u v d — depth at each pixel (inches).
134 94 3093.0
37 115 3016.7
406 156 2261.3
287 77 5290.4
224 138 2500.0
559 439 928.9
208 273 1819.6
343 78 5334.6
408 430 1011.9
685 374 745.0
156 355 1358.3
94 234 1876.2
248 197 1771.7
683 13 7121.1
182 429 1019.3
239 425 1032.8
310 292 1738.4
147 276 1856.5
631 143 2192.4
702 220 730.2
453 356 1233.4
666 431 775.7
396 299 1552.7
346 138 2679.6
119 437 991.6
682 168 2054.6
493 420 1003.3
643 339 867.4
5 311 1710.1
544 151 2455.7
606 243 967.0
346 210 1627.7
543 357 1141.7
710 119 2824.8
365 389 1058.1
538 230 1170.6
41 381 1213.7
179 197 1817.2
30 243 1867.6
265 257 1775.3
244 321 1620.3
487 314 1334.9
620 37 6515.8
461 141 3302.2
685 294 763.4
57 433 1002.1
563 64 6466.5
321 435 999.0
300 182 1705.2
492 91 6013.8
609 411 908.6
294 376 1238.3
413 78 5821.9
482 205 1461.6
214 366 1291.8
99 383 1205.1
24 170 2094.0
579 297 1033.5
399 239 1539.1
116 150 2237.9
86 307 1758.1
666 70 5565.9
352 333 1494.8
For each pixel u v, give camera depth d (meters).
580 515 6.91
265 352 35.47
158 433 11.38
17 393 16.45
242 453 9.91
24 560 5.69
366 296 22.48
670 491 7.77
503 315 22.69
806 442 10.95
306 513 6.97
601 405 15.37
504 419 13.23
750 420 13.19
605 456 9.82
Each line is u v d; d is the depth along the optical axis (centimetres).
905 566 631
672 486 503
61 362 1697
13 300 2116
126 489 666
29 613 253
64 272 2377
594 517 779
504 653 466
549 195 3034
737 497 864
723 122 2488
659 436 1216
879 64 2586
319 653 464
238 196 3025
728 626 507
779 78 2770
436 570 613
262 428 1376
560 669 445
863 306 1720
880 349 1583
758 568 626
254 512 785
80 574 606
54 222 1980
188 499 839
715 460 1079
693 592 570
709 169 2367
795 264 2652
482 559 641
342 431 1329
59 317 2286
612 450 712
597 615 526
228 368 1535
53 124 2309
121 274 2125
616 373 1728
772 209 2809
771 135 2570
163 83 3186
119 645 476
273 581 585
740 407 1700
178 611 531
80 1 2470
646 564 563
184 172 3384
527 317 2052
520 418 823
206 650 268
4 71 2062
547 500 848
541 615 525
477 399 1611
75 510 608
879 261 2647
_ _ _ _ _ _ _
TASK TO COMPLETE: Where a line above contains the word "pixel", show that line.

PROBLEM SOLUTION:
u v d — depth at each pixel (inches).
For each pixel u v, give camera depth d (meters).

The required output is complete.